Alliance Vs Amsterdam Duet Team
W kolejnym meczu zmierzyły się drużyny Alliance i Amsterdamu Duet Team. Mecz okazał się być jednostronnym widowiskiem. W drużynie Krzysztofa Frankowskiego tego dnia zgadzało się dosłownie wszystko. Fantastycznie w bramce spisywał się Paweł Gulec, a w ofensywie jak zwykle prym wiódł Tomek Cedro mając przy tym spore wsparcie Szymona Urbana i Piotra Kubicy. Cała trójka zdobyła w meczu po hat-tricku, a sam mecz zakończył się prawdziwym pogromem aż 11:0. Amsterdam Duet Team wyraźnie nabiera rozpędu i dzięki kolejnej wygranej wskakuję na szóste miejsce w tabeli z zaledwie tylko trzema punktami straty do lidera. Robi się naprawdę ciekawe!
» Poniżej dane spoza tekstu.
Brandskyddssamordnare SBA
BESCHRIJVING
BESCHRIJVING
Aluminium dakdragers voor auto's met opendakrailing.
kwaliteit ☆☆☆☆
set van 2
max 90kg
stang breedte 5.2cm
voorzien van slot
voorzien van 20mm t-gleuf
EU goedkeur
Tyskie Dziady vs FC Under Forest
Punktualnie o 17:00 na boisko wybiegły drużyny Tyskich Dziadów i FC Under Forest. Kibice zgromadzeni przy ulicy Wejchertów nie mogli narzekać na nudę! Oba zespoły stworzyły kapitalne widowisko. Od pierwszych minut zarysowała się przewaga drużyny z Podlesia, która raz po raz sprawdzała umiejętności fenomenalnego w bramce Piotra Giemlika. Po stronie Tyskich Dziadów było widać solidną analizę silnych punktów rywala, a plan na mecz wydawał się prosty. Nie wchodzić w wymianę ciosów, a mądrze kontratakować. Z przebiegu mogło się wydawać, że “Dziady” będą musiały zmienić nastawienie, bowiem w 16 minucie FC Under Forest objęło prowadzenie 2:1. Przeciwnik jednak nie zamierzał nic zmieniać swojej grze i okazało się to być prawdziwym strzałem w dziesiątkę. W końcówce pierwszej połowy w ciągu zaledwie 4 minut Tyskie Dziady przeprowadziły trzy zabójcze kontry, które zamienili na bramki i na przerwę schodzili z prowadzeniem 4:2. Kroiła się nam prawdziwa niespodzianka, co też zapowiadało kapitalne emocje w drugiej połowie. Tak też było. Od pierwszych minut drugiej odsłony do huraganowych ataków ruszyła drużyna Thomasa Wielka. Pomimo heroicznej postawy rywali w obronie i cudów w bramce jakie wyprawiał Piotrek Giemlik, mur został skruszony. Między 35 a 45 minutą Under Forest dopięło swego i zdobyło aż 4 bramki. Wydawało się, że jest już kolokwialnie mówiąc po meczu. Nic bardziej mylnego. W 48 minucie nadzieje w serca kibiców Tyskich Dziadów wlał grający kolejny raz kapitalne zawody Dawid Fluder, trafiając na 6:5. W ostatnich sekundach zrobiło się niezwykle nerwowo i po przechwycie na połowie rywala w doskonałej sytuacji znalazł się ponownie Dawid Fluder. Tym razem nie wykorzystał kapitalnej okazji na wagę remisu. Ostatecznie w meczu pełnym zwrotów akcji Under Forest zwycięzyło 6:5 wskakując na czwarte miejsce w tabeli.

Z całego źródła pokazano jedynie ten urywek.